Here's what's really cool, though.  Back when I started at DA in the summer of 2000, I flat out didn't have enough to do.  Sometimes it was that my projects got put on hold, sometimes I just got done with what I was given to do too quickly.  Either way, I always seemed to have some extra time.  So, when Sutherland emailed around the office looking for someone to mentor a high school intern who would be learning about architecture for high school class credit, I readily volunteered.  The first high school intern I got in fall of 2000 was a decent gal, but she realized she didn't want to do architecture and got sideways for a bit.  The third intern I got in fall of 2001 was a young man who had a horrible, horrible home life and was having a hard time getting school and his internship and his afterschool job done.  I encouraged him to move out as soon as he could.  But my second intern, the one I got in spring of 2001, she was magic.  The more she learned, the more she wanted to learn.  She was sharp.  Her favorite word was a calm but interested, "Sweet."  When she presented her final project to a jury of interns and young architects at DA, the jury was blown away.  Guy, who was on her jury (we were dating but not living together at the time) pronounced as good as anything he'd ever seen in the fourth-year studios at Kansas State.

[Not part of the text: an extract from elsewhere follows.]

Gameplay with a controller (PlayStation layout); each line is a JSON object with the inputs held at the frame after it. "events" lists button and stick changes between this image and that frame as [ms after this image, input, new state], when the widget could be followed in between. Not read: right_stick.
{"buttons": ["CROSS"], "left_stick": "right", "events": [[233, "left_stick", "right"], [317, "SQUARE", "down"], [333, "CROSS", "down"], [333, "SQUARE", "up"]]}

My second intern was Intern Kimmy.

So imagine how fantastic it was to hear from her every couple of years: a letter saying "I'm going to this college", a watercolored postcard from Italy, a Christmas card about getting accepted to grad school.  A few years ago, I got an email from her asking if DA was hiring.  I said I thought so, emailed Sutherland, reminded him of how awesome she was when she interned at DA, and the rest is history.  And now I get to work with her.  Today she taught me how to use Adoble Illustrator; I taught her how hospitals plan for the future in new buildings and try to adapt in old Hill-Burton era facilities.  I email her a PDF copy of the 1994 ADA Standards of Design; she emails me a few tracks from a cool new band she saw in concert last weekend.  I try to teach her about healthcare architecture, she tries to keep me from being a fuddy-duddy.

A couple of weeks ago, I had a chat with someone in our accounting department, near which Intern Kimmy used to sit.  I asked him for a copy of a certain document, and when he emailed it to me, he typed: "By the way, I used to sit near Intern Kimmy, and I thought you should know how many good things she had to say about you.  She mentioned more than once what a role model you are to her, and she thinks very highly of you."

[snif]  Sweet.

3 comments:

Miss Kitty said...

Thanks. Now I have that damn song stuck in my head.

xtine said...

That is WAY cool.

2H said...

Pixie... role model, mentor - fine human being. Down the road we all forget the details of the projects we worked on but the thing that remains with us forever is the experience of those rare individuals that take the time to make sure we are learning and are inspired. We never forget those who are patient enough to watch us awkwardly flap about as interns knowing one day we will be gracefully flying.